Alps dashboard (1)Martyn Williams

Alps imagines the car dashboard of the future

When you sit in the car of the future, you won't need to worry about keys or adjusting your seat and you'll even get a quick health check when you sit in the driver's seat.

At least, that's the dream of Japan's Alps Electric. The company has built a futuristic dashboard and a driver cabin that's packed with the company's sensor technology and realizes these features. It's on show this week at the Ceatec expo in Japan.

Alps dashboard (3)Martyn Williams

The keys are gone because the car features a facial recognition system. If the driver isn't registered to use the car it won't start. And don't think about drinking while sick. A line of sensors checks basic vital signs, such as heart rate, and won't let the car start if it judges the driver isn't fit enough to drive safely.

An NFC (near-field communication) sensor in the dashboard provides a path between the car's IT system and a smartphone, which in turn connects to the Internet.

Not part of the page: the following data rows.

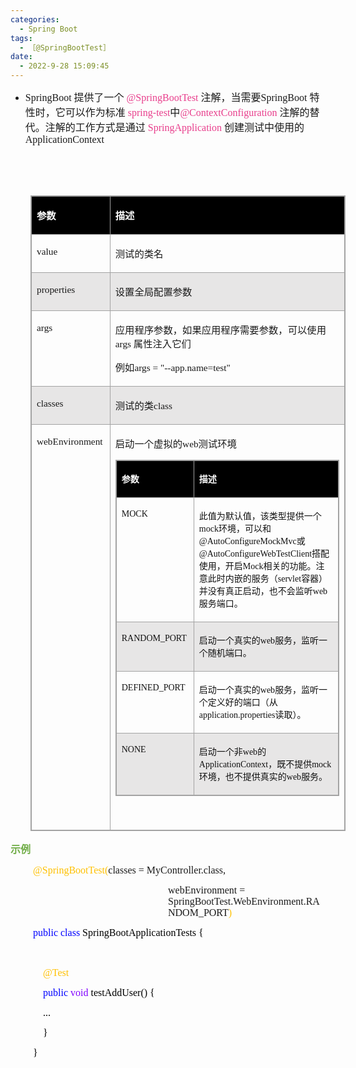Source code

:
 ```yaml
---
categories:
  - Spring Boot
tags:
  - ［@SpringBootTest］
date:
  - 2022-9-28 15:09:45
---
```


<ul style="list-style-type:disc">
    <li><span style="font-size:12.0pt"><span style="font-family:&quot;Comic Sans MS&quot;">SpringBoot
            </span></span><span style="font-size:12.0pt"><span
                style="font-family:&quot;Microsoft YaHei UI&quot;">提供了一个&nbsp;</span></span><span
            style="font-size:12.0pt"><span style="font-family:&quot;Comic Sans MS&quot;"><span
                    style="color:#e83e8c">@SpringBootTest</span></span></span><span style="font-size:12.0pt"><span
                style="font-family:&quot;Microsoft YaHei UI&quot;">&nbsp;注解，当需要</span></span><span
            style="font-size:12.0pt"><span style="font-family:&quot;Comic Sans MS&quot;">SpringBoot </span></span><span
            style="font-size:12.0pt"><span
                style="font-family:&quot;Microsoft YaHei UI&quot;">特性时，它可以作为标准&nbsp;</span></span><span
            style="font-size:12.0pt"><span style="font-family:&quot;Comic Sans MS&quot;"><span
                    style="color:#e83e8c">spring-test</span></span></span><span style="font-size:12.0pt"><span
                style="font-family:&quot;Microsoft YaHei UI&quot;">中</span></span><span style="font-size:12.0pt"><span
                style="font-family:&quot;Comic Sans MS&quot;"><span
                    style="color:#e83e8c">@ContextConfiguration</span></span></span><span style="font-size:12.0pt"><span
                style="font-family:&quot;Microsoft YaHei UI&quot;">&nbsp;注解的替代。注解的工作方式是通过&nbsp;</span></span><span
            style="font-size:12.0pt"><span style="font-family:&quot;Comic Sans MS&quot;"><span
                    style="color:#e83e8c">SpringApplication</span></span></span><span style="font-size:12.0pt"><span
                style="font-family:&quot;Microsoft YaHei UI&quot;">&nbsp;创建测试中使用的</span></span><span
            style="font-size:12.0pt"><span
                style="font-family:&quot;Comic Sans MS&quot;">ApplicationConte</span></span><span
            style="font-size:12.0pt"><span style="font-family:&quot;Comic Sans MS&quot;">xt</span></span></li>
</ul>
<p><span style="font-size:12.0pt"><span style="font-family:&quot;Comic Sans MS&quot;">&nbsp;</span></span></p>
<p><span style="font-size:12.0pt"><span style="font-family:&quot;Comic Sans MS&quot;">&nbsp;</span></span></p>
<table summary="" cellspacing="0"
    style="border-collapse:collapse; border-color:#a3a3a3; border-style:solid; border-width:1px; margin-left:32px"
    class=" cke_show_border">
    <tbody>
        <tr>
            <td
                style="background-color:black; border-bottom:1px solid #a3a3a3; border-left:1px solid #a3a3a3; border-right:1px solid #a3a3a3; border-top:1px solid #a3a3a3; vertical-align:top; width:1.4305in">
                <p><span style="font-size:11.5pt"><span style="font-family:&quot;Microsoft YaHei UI&quot;"><span
                                style="color:white"><strong>参数</strong></span></span></span></p>
            </td>
            <td
                style="background-color:black; border-bottom:1px solid #a3a3a3; border-left:1px solid #a3a3a3; border-right:1px solid #a3a3a3; border-top:1px solid #a3a3a3; vertical-align:top; width:7.1694in">
                <p><span style="font-size:11.5pt"><span style="font-family:&quot;Microsoft YaHei UI&quot;"><span
                                style="color:white"><strong>描述</strong></span></span></span></p>
            </td>
        </tr>
        <tr>
            <td
                style="border-bottom:1px solid #a3a3a3; border-left:1px solid #a3a3a3; border-right:1px solid #a3a3a3; border-top:1px solid #a3a3a3; vertical-align:top; width:1.4305in">
                <p><span style="font-size:11.5pt"><span
                            style="font-family:&quot;Comic Sans MS&quot;">value</span></span></p>
            </td>
            <td
                style="border-bottom:1px solid #a3a3a3; border-left:1px solid #a3a3a3; border-right:1px solid #a3a3a3; border-top:1px solid #a3a3a3; vertical-align:top; width:7.1694in">
                <p><span style="font-size:11.5pt"><span
                            style="font-family:&quot;Microsoft YaHei UI&quot;">测试的类名</span></span></p>
            </td>
        </tr>
        <tr>
            <td
                style="background-color:#e7e6e6; border-bottom:1px solid #a3a3a3; border-left:1px solid #a3a3a3; border-right:1px solid #a3a3a3; border-top:1px solid #a3a3a3; vertical-align:top; width:1.4305in">
                <p><span style="font-size:11.5pt"><span
                            style="font-family:&quot;Comic Sans MS&quot;">properties</span></span></p>
            </td>
            <td
                style="background-color:#e7e6e6; border-bottom:1px solid #a3a3a3; border-left:1px solid #a3a3a3; border-right:1px solid #a3a3a3; border-top:1px solid #a3a3a3; vertical-align:top; width:7.1694in">
                <p><span style="font-size:11.5pt"><span
                            style="font-family:&quot;Microsoft YaHei UI&quot;">设置全局配置参数</span></span></p>
            </td>
        </tr>
        <tr>
            <td
                style="border-bottom:1px solid #a3a3a3; border-left:1px solid #a3a3a3; border-right:1px solid #a3a3a3; border-top:1px solid #a3a3a3; vertical-align:top; width:1.4305in">
                <p><span style="font-size:11.5pt"><span style="font-family:&quot;Comic Sans MS&quot;">args</span></span>
                </p>
            </td>
            <td
                style="border-bottom:1px solid #a3a3a3; border-left:1px solid #a3a3a3; border-right:1px solid #a3a3a3; border-top:1px solid #a3a3a3; vertical-align:top; width:7.1694in">
                <p><span style="font-size:11.5pt"><span
                            style="font-family:&quot;Microsoft YaHei UI&quot;">应用程序参数，如果应用程序需要参数，可以使用</span><span
                            style="font-family:&quot;Comic Sans MS&quot;"> args </span><span
                            style="font-family:&quot;Microsoft YaHei UI&quot;">属性注入它们</span></span></p>
                <p><span style="font-size:11.5pt"><span
                            style="font-family:&quot;Microsoft YaHei UI&quot;">例如</span><span
                            style="font-family:&quot;Comic Sans MS&quot;">args = "--app.name=test"</span></span></p>
            </td>
        </tr>
        <tr>
            <td
                style="background-color:#e7e6e6; border-bottom:1px solid #a3a3a3; border-left:1px solid #a3a3a3; border-right:1px solid #a3a3a3; border-top:1px solid #a3a3a3; vertical-align:top; width:1.4305in">
                <p><span style="font-size:11.5pt"><span
                            style="font-family:&quot;Comic Sans MS&quot;">classes</span></span></p>
            </td>
            <td
                style="background-color:#e7e6e6; border-bottom:1px solid #a3a3a3; border-left:1px solid #a3a3a3; border-right:1px solid #a3a3a3; border-top:1px solid #a3a3a3; vertical-align:top; width:7.1694in">
                <p><span style="font-size:11.5pt"><span
                            style="font-family:&quot;Microsoft YaHei UI&quot;">测试的类</span><span
                            style="font-family:&quot;Comic Sans MS&quot;">class</span></span></p>
            </td>
        </tr>
        <tr>
            <td
                style="border-bottom:1px solid #a3a3a3; border-left:1px solid #a3a3a3; border-right:1px solid #a3a3a3; border-top:1px solid #a3a3a3; vertical-align:top; width:1.4305in">
                <p><span style="font-size:11.5pt"><span
                            style="font-family:&quot;Comic Sans MS&quot;">webEnvironment</span></span></p>
            </td>
            <td
                style="border-bottom:1px solid #a3a3a3; border-left:1px solid #a3a3a3; border-right:1px solid #a3a3a3; border-top:1px solid #a3a3a3; vertical-align:top; width:7.1694in">
                <p><span style="font-size:11.5pt"><span
                            style="font-family:&quot;Microsoft YaHei UI&quot;">启动一个虚拟的</span><span
                            style="font-family:&quot;Comic Sans MS&quot;">web</span><span
                            style="font-family:&quot;Microsoft YaHei UI&quot;">测试环境</span></span></p>
                <table summary="" cellspacing="0"
                    style="border-collapse:collapse; border-color:#a3a3a3; border-style:solid; border-width:1px; "
                    class=" cke_show_border">
                    <tbody>
                        <tr>
                            <td
                                style="background-color:black; border-bottom:1px solid #a3a3a3; border-left:1px solid #a3a3a3; border-right:1px solid #a3a3a3; border-top:1px solid #a3a3a3; vertical-align:top; width:1.3444in">
                                <p><span style="font-size:10.5pt"><span
                                            style="font-family:&quot;Microsoft YaHei UI&quot;"><span
                                                style="color:white"><strong>参数</strong></span></span></span></p>
                            </td>
                            <td
                                style="background-color:black; border-bottom:1px solid #a3a3a3; border-left:1px solid #a3a3a3; border-right:1px solid #a3a3a3; border-top:1px solid #a3a3a3; vertical-align:top; width:5.1416in">
                                <p><span style="font-size:10.5pt"><span
                                            style="font-family:&quot;Microsoft YaHei UI&quot;"><span
                                                style="color:white"><strong>描述</strong></span></span></span></p>
                            </td>
                        </tr>
                        <tr>
                            <td
                                style="border-bottom:1px solid #a3a3a3; border-left:1px solid #a3a3a3; border-right:1px solid #a3a3a3; border-top:1px solid #a3a3a3; vertical-align:top; width:1.3444in">
                                <p><span style="font-size:10.5pt"><span
                                            style="font-family:&quot;Comic Sans MS&quot;"><span
                                                style="color:#111111">MOCK</span></span></span></p>
                            </td>
                            <td
                                style="border-bottom:1px solid #a3a3a3; border-left:1px solid #a3a3a3; border-right:1px solid #a3a3a3; border-top:1px solid #a3a3a3; vertical-align:top; width:5.1673in">
                                <p><span style="font-size:10.5pt"><span style="color:#111111"><span
                                                style="font-family:&quot;Microsoft YaHei UI&quot;">此值为默认值，该类型提供一个</span><span
                                                style="font-family:&quot;Comic Sans MS&quot;">mock</span><span
                                                style="font-family:&quot;Microsoft YaHei UI&quot;">环境，可以和</span><span
                                                style="font-family:&quot;Comic Sans MS&quot;">@AutoConfigureMockMvc</span><span
                                                style="font-family:&quot;Microsoft YaHei UI&quot;">或</span><span
                                                style="font-family:&quot;Comic Sans MS&quot;">@AutoConfigureWebTestClient</span><span
                                                style="font-family:&quot;Microsoft YaHei UI&quot;">搭配使用，开启</span><span
                                                style="font-family:&quot;Comic Sans MS&quot;">Mock</span><span
                                                style="font-family:&quot;Microsoft YaHei UI&quot;">相关的功能。注意此时内嵌的服务（</span><span
                                                style="font-family:&quot;Comic Sans MS&quot;">servlet</span><span
                                                style="font-family:&quot;Microsoft YaHei UI&quot;">容器）并没有真正启动，也不会监听</span><span
                                                style="font-family:&quot;Comic Sans MS&quot;">web</span><span
                                                style="font-family:&quot;Microsoft YaHei UI&quot;">服务端口。</span></span></span>
                                </p>
                            </td>
                        </tr>
                        <tr>
                            <td
                                style="background-color:#e7e6e6; border-bottom:1px solid #a3a3a3; border-left:1px solid #a3a3a3; border-right:1px solid #a3a3a3; border-top:1px solid #a3a3a3; vertical-align:top; width:1.352in">
                                <p><span style="font-size:10.5pt"><span
                                            style="font-family:&quot;Comic Sans MS&quot;"><span
                                                style="color:#111111">RANDOM_PORT</span></span></span></p>
                            </td>
                            <td
                                style="background-color:#e7e6e6; border-bottom:1px solid #a3a3a3; border-left:1px solid #a3a3a3; border-right:1px solid #a3a3a3; border-top:1px solid #a3a3a3; vertical-align:top; width:5.1333in">
                                <p><span style="font-size:10.5pt"><span style="color:#111111"><span
                                                style="font-family:&quot;Microsoft YaHei UI&quot;">启动一个真实的</span><span
                                                style="font-family:&quot;Comic Sans MS&quot;">web</span><span
                                                style="font-family:&quot;Microsoft YaHei UI&quot;">服务，监听一个随机端口。</span></span></span>
                                </p>
                            </td>
                        </tr>
                        <tr>
                            <td
                                style="border-bottom:1px solid #a3a3a3; border-left:1px solid #a3a3a3; border-right:1px solid #a3a3a3; border-top:1px solid #a3a3a3; vertical-align:top; width:1.3631in">
                                <p><span style="font-size:10.5pt"><span
                                            style="font-family:&quot;Comic Sans MS&quot;"><span
                                                style="color:#111111">DEFINED_PORT</span></span></span></p>
                            </td>
                            <td
                                style="border-bottom:1px solid #a3a3a3; border-left:1px solid #a3a3a3; border-right:1px solid #a3a3a3; border-top:1px solid #a3a3a3; vertical-align:top; width:5.1222in">
                                <p><span style="font-size:10.5pt"><span style="color:#111111"><span
                                                style="font-family:&quot;Microsoft YaHei UI&quot;">启动一个真实的</span><span
                                                style="font-family:&quot;Comic Sans MS&quot;">web</span><span
                                                style="font-family:&quot;Microsoft YaHei UI&quot;">服务，监听一个定义好的端口（从</span><span
                                                style="font-family:&quot;Comic Sans MS&quot;">application.properties</span><span
                                                style="font-family:&quot;Microsoft YaHei UI&quot;">读取）。</span></span></span>
                                </p>
                            </td>
                        </tr>
                        <tr>
                            <td
                                style="background-color:#e7e6e6; border-bottom:1px solid #a3a3a3; border-left:1px solid #a3a3a3; border-right:1px solid #a3a3a3; border-top:1px solid #a3a3a3; vertical-align:top; width:1.3444in">
                                <p><span style="font-size:10.5pt"><span
                                            style="font-family:&quot;Comic Sans MS&quot;"><span
                                                style="color:#111111">NONE</span></span></span></p>
                            </td>
                            <td
                                style="background-color:#e7e6e6; border-bottom:1px solid #a3a3a3; border-left:1px solid #a3a3a3; border-right:1px solid #a3a3a3; border-top:1px solid #a3a3a3; vertical-align:top; width:5.1416in">
                                <p><span style="font-size:10.5pt"><span style="color:#111111"><span
                                                style="font-family:&quot;Microsoft YaHei UI&quot;">启动一个非</span><span
                                                style="font-family:&quot;Comic Sans MS&quot;">web</span><span
                                                style="font-family:&quot;Microsoft YaHei UI&quot;">的</span><span
                                                style="font-family:&quot;Comic Sans MS&quot;">ApplicationContext</span><span
                                                style="font-family:&quot;Microsoft YaHei UI&quot;">，既不提供</span><span
                                                style="font-family:&quot;Comic Sans MS&quot;">mock</span><span
                                                style="font-family:&quot;Microsoft YaHei UI&quot;">环境，也不提供真实的</span><span
                                                style="font-family:&quot;Comic Sans MS&quot;">web</span><span
                                                style="font-family:&quot;Microsoft YaHei UI&quot;">服务。</span></span></span>
                                </p>
                            </td>
                        </tr>
                    </tbody>
                </table>
                <p><span style="font-size:11.5pt"><span
                            style="font-family:&quot;Comic Sans MS&quot;">&nbsp;</span></span></p>
            </td>
        </tr>
    </tbody>
</table>
<p><span style="font-size:12.0pt"><span style="font-family:&quot;Microsoft YaHei UI&quot;"><span
                style="color:#70ad47"><strong>示例</strong></span></span></span></p>
<p style="margin-left:36px"><span style="font-size:12.0pt"><span style="font-family:&quot;Comic Sans MS&quot;"><span
                style="color:#ffc000">@SpringBootTest</span><span style="color:#ffc000">(</span>classes =
            MyController.class, </span></span></p>
<p style="margin-left:252px"><span style="font-size:12.0pt"><span
            style="font-family:&quot;Comic Sans MS&quot;">webEnvironment =
            SpringBootTest.WebEnvironment.RANDOM_PORT<span style="color:#ffc000">)</span></span></span></p>
<p style="margin-left:36px"><span style="font-size:12.0pt"><span style="font-family:&quot;Comic Sans MS&quot;"><span
                style="color:blue">public</span>&nbsp;<span style="color:blue">class</span><span
                style="color:black">&nbsp;SpringBootApplicationTests&nbsp;{</span></span></span></p>
<p style="margin-left:36px"><span style="font-size:12.0pt"><span
            style="font-family:&quot;Microsoft YaHei&quot;">&nbsp;</span></span></p>
<p style="margin-left:36px"><span style="font-size:12.0pt"><span style="font-family:&quot;Comic Sans MS&quot;"><span
                style="color:#ffc000">&nbsp;&nbsp;&nbsp;&nbsp;@Test</span></span></span></p>
<p style="margin-left:36px"><span style="font-size:12.0pt"><span
            style="font-family:&quot;Comic Sans MS&quot;">&nbsp;&nbsp;&nbsp;&nbsp;<span
                style="color:blue">public</span>&nbsp;<span style="color:#8000ff">void</span><span
                style="color:black">&nbsp;testAddUser()&nbsp;{</span></span></span></p>
<p style="margin-left:36px"><span style="font-size:12.0pt"><span style="font-family:&quot;Comic Sans MS&quot;"><span
                style="color:black">&nbsp;&nbsp;&nbsp;&nbsp;...</span></span></span></p>
<p style="margin-left:36px"><span style="font-size:12.0pt"><span style="font-family:&quot;Comic Sans MS&quot;"><span
                style="color:black">&nbsp;&nbsp;&nbsp;&nbsp;}</span></span></span></p>
<p style="margin-left:36px"><span style="font-size:12.0pt"><span style="font-family:&quot;Comic Sans MS&quot;"><span
                style="color:black">}</span></span></span></p>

If the driver needs to adjust any controls on the cell phone while driving, all that's required is a wave of the hand. A gesture recognition system means drivers don't have to use the phone's screen while driving -- something that's illegal in many countries.

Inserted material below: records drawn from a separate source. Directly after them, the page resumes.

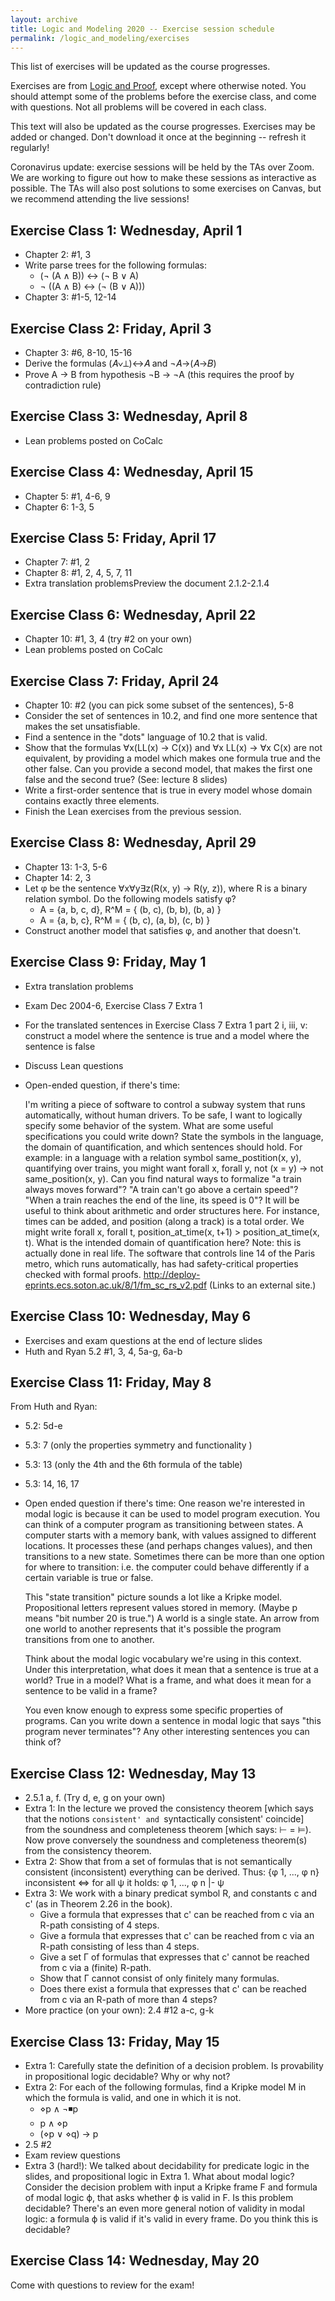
 ```yaml
---
layout: archive
title: Logic and Modeling 2020 -- Exercise session schedule
permalink: /logic_and_modeling/exercises
---
```


This list of exercises will be updated as the course progresses.

Exercises are from [Logic and Proof](http://avigad.github.io/logic_and_proof/), except where otherwise noted. 
You should attempt some of the problems before the exercise class, and come with questions. Not all problems will be covered in each class.

This text will also be updated as the course progresses. Exercises may be added or changed. Don't download it once at the beginning -- refresh it regularly!

 
Coronavirus update: exercise sessions will be held by the TAs over Zoom. We are working to figure out how to make these sessions as interactive as possible. The TAs will also post solutions to some exercises on Canvas, but we recommend attending the live sessions!



## Exercise Class 1: Wednesday, April 1

* Chapter 2: #1, 3
* Write parse trees for the following formulas:
  * (¬ (A ∧ B)) ↔ (¬ B ∨ A)
  * ¬ ((A ∧ B) ↔ (¬ (B ∨ A)))
* Chapter 3: #1-5, 12-14

## Exercise Class 2: Friday, April 3

* Chapter 3: #6, 8-10, 15-16
* Derive the formulas (𝐴∨⊥)↔𝐴 and ¬𝐴→(𝐴→𝐵)
* Prove A → B from hypothesis ¬B → ¬A (this requires the proof by contradiction rule)

## Exercise Class 3: Wednesday, April 8

* Lean problems posted on CoCalc

## Exercise Class 4: Wednesday, April 15

* Chapter 5: #1, 4-6, 9
* Chapter 6: 1-3, 5

## Exercise Class 5: Friday, April 17

* Chapter 7: #1, 2
* Chapter 8: #1, 2, 4, 5, 7, 11
* Extra translation problemsPreview the document 2.1.2-2.1.4

## Exercise Class 6: Wednesday, April 22

* Chapter 10: #1, 3, 4 (try #2 on your own)
* Lean problems posted on CoCalc

## Exercise Class 7: Friday, April 24

* Chapter 10: #2 (you can pick some subset of the sentences), 5-8
* Consider the set of sentences in 10.2, and find one more sentence that makes the set unsatisfiable.
* Find a sentence in the "dots" language of 10.2 that is valid.
* Show that the formulas ∀x(LL(x) → C(x)) and ∀x LL(x) → ∀x C(x) are not equivalent, by providing a model which makes one formula true and the other false. Can you provide a second model, that makes the first one false and the second true? (See: lecture 8 slides)
* Write a first-order sentence that is true in every model whose domain contains exactly three elements.
* Finish the Lean exercises from the previous session.

## Exercise Class 8: Wednesday, April 29

* Chapter 13: 1-3, 5-6
* Chapter 14: 2, 3
* Let φ be the sentence ∀x∀y∃z(R(x, y) → R(y, z)), where R is a binary relation symbol. Do the following models satisfy φ?
  * A = {a, b, c, d}, R^M = { (b, c), (b, b), (b, a) }
  * A = {a, b, c}, R^M = { (b, c), (a, b), (c, b) }
* Construct another model that satisfies φ, and another that doesn't.

## Exercise Class 9: Friday, May 1

* Extra translation problems
* Exam Dec 2004-6, Exercise Class 7 Extra 1
* For the translated sentences in Exercise Class 7 Extra 1 part 2 i, iii, v: construct a model where the sentence is true and a model where the sentence is false
* Discuss Lean questions
* Open-ended question, if there's time:

  I'm writing a piece of software to control a subway system that runs automatically, without human drivers. To be safe, I want to logically specify some behavior of the system.
  What are some useful specifications you could write down? State the symbols in the language, the domain of quantification, and which sentences should hold.
  For example: in a language with a relation symbol same_postition(x, y), quantifying over trains, you might want forall x, forall y, not (x = y) -> not same_position(x, y).
  Can you find natural ways to formalize "a train always moves forward"? "A train can't go above a certain speed"? "When a train reaches the end of the line, its speed is 0"?
  It will be useful to think about arithmetic and order structures here. For instance, times can be added, and position (along a track) is a total order. We might write forall x, forall t, position_at_time(x, t+1) > position_at_time(x, t). What is the intended domain of quantification here?
  Note: this is actually done in real life. The software that controls line 14 of the Paris metro, which runs automatically, has had safety-critical properties checked with formal proofs. http://deploy-eprints.ecs.soton.ac.uk/8/1/fm_sc_rs_v2.pdf (Links to an external site.)

## Exercise Class 10: Wednesday, May 6

* Exercises and exam questions at the end of lecture slides
* Huth and Ryan 5.2 #1, 3, 4, 5a-g, 6a-b

## Exercise Class 11: Friday, May 8

From Huth and Ryan:

* 5.2: 5d-e
* 5.3: 7 (only the properties symmetry and functionality )
* 5.3: 13 (only the 4th and the 6th formula of the table)
* 5.3: 14, 16, 17
* Open ended question if there's time:
  One reason we're interested in modal logic is because it can be used to model program execution.
  You can think of a computer program as transitioning between states. A computer starts with a memory bank, with values assigned to different locations. It processes these (and perhaps changes values), and then transitions to a new state.
  Sometimes there can be more than one option for where to transition: i.e. the computer could behave differently if a certain variable is true or false.

  This "state transition" picture sounds a lot like a Kripke model. Propositional letters represent values stored in memory. (Maybe p means "bit number 20 is true.") A world is a single state. An arrow from one world to another represents that it's possible the program transitions from one to another.

  Think about the modal logic vocabulary we're using in this context. Under this interpretation, what does it mean that a sentence is true at a world? True in a model? What is a frame, and what does it mean for a sentence to be valid in a frame? 

  You even know enough to express some specific properties of programs. Can you write down a sentence in modal logic that says "this program never terminates"? Any other interesting sentences you can think of?

 

## Exercise Class 12: Wednesday, May 13

* 2.5.1 a, f. (Try d, e, g on your own)
* Extra 1: In the lecture we proved the consistency theorem [which says that the notions `consistent' and `syntactically consistent' coincide] from the soundness and completeness theorem [which says: ⊢ = ⊨). Now prove conversely the soundness and completeness theorem(s) from the consistency theorem.
* Extra 2: Show that from a set of formulas that is not semantically consistent (inconsistent) everything can be derived. Thus:
  {φ 1, ..., φ n} inconsistent <=> for all ψ it holds: φ 1, ..., φ n  |- ψ
* Extra 3: We work with a binary predicat symbol R, and constants c and c' (as in Theorem 2.26 in the book).
  * Give a formula that expresses that c' can be reached from c via an R-path consisting of 4 steps.
  * Give a formula that expresses that c' can be reached from c via an R-path consisting of less than 4 steps.
  * Give a set Γ of formulas that expresses that c' cannot be reached from c via a (finite) R-path.
  * Show that Γ cannot consist of only finitely many formulas.
  * Does there exist a formula that expresses that c' can be reached from c via an R-path of more than 4 steps?
* More practice (on your own): 2.4 #12 a-c, g-k
 

## Exercise Class 13: Friday, May 15

* Extra 1: Carefully state the definition of a decision problem. Is provability in propositional logic decidable? Why or why not?
* Extra 2: For each of the following formulas, find a Kripke model M in which the formula is valid, and one in which it is not.
  * ⋄p ∧ ¬◾p
  * p ∧ ⋄p
  * (⋄p ∨ ⋄q) → p
* 2.5 #2
* Exam review questions
* Extra 3 (hard!): We talked about decidability for predicate logic in the slides, and propositional logic in Extra 1.
  What about modal logic?
  Consider the decision problem with input a Kripke frame F and formula of modal logic ϕ, that asks whether ϕ is valid in F. Is this problem decidable?
  There's an even more general notion of validity in modal logic: a formula ϕ is valid if it's valid in every frame. Do you think this is decidable?
 

## Exercise Class 14: Wednesday, May 20

Come with questions to review for the exam!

Alps dashboard (4)Martyn Williams
Face recognition.

When in motion, the same facial recognition system keeps watch on drivers to ensure they remain looking ahead while in control of the vehicle.

The demonstration is designed to highlight Alps' sensors, but many of the same technologies are already being developed by automobile makers. Cars have gotten much more high-tech in the last few years as safety and entertainment systems become an increasingly important part of vehicles.